Freeh also told AK Monday evening that the allegations had been somewhat of a surprise to him and had even led to friends and former colleagues in the FBI to call him up and ask what all the talk about him working for the Kremlin had been.
With regard to the Prevezon case, Freeh said that he had been consulted by the latter's lawyer (Natalya Veselnitskaya – ed.) for his opinion, something which was standard practise.
"It's clear, as I told the commission, that there was such a conversation, but my role in the case was extremely limited. I was asked to evaluate the US government's offer to settle the Prevezon case, and Prevezon's lawyers asked me of my opinion of the offer, which is something lawyers do all the time," he said, earlier on Monday.
Ligi and Raik: Conflict of interest, lack of clarity still remain
Jürgen Ligi (Reform), chair of the Riigikogu's Special Committee on State Budget Control, however, told AK Monday that conflict of interest still persisted.
"The intelligence report says that he obtained the assignments from the Kremlin.

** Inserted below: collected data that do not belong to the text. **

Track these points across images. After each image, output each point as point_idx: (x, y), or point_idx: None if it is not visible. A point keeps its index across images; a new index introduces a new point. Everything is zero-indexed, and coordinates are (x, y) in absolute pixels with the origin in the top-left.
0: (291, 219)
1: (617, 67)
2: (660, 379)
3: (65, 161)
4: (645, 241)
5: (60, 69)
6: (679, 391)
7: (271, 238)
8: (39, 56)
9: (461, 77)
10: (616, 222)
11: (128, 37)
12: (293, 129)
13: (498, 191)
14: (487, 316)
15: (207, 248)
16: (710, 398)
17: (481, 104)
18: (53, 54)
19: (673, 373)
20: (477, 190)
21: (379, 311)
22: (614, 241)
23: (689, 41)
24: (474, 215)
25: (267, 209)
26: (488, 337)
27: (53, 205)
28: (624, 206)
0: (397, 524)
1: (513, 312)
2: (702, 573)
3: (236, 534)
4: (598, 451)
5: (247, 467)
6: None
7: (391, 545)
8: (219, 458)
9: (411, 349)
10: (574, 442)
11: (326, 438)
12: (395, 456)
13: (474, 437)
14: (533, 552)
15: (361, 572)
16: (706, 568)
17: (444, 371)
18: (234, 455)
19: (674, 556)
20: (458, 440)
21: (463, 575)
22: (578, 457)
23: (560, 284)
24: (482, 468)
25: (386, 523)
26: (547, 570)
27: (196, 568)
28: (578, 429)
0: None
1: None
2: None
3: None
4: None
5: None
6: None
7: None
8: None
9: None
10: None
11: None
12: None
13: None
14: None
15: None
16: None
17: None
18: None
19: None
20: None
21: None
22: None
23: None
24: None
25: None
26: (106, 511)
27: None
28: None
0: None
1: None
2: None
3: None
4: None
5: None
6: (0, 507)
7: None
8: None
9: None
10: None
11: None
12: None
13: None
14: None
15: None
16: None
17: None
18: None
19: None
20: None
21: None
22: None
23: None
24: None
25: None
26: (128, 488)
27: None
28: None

So I don't know if he got the money. In the bigger picture, he has a conflict of interest in any case. It is known that the reports contradict his words - that he had meetings in Moscow," Ligi, a former finance minister, said.
The committee also questioned the role of Martin Helme, whom it said had met with Freeh as early as late 2019 (the deal, with Freeh, Sporkin & Sullivan, which Freeh was at the time senior partner of, was inked in late June – ed.).
In general, Freeh said that the questions had not been too numerous, that he was happy to cooperate, and that he thought that his answers had satisfied the committee.
He also told AK Monday evening that the next step was to get a confidentiality agreement with Prosecutor General Andres Parmas, who he said he had both met in person and spoken to on the phone, to add to the one already signed with the financial supervisory authority in Estonia which would satisfy General Data Protection Regulation (GDPR) issues and make the information acceptable to be passed on to prosecutors in the U.S.
Meanwhile Social Democratic Party (SDE) MP and head of the Riigikogu's anti-corruption committee Katri Raik added to Jürgen Ligi's line by expressing concern over the confidential nature of the agreement.
"It is simply not possible for one man to take over, find an office and make a contract it, and as taxpayers we simply have to stump up the three million ourselves without understanding exactly what we are paying this money for, and to whom," Raik told AK Monday.
Criticisms of the deal had also revolved around confidentiality and the use of taxpayer funds, as well as Martin Helme allegedly acting unilaterally in the deal, and questions about the procurement process when Freeh, Sporkin & Sullivan was hired (two other law firms had reportedly been in the late running – ed.).
Jürgen Ligi and Katri Raik are both opposition MPs, Helme's party, EKRE, is in office, together with Center and Isamaa.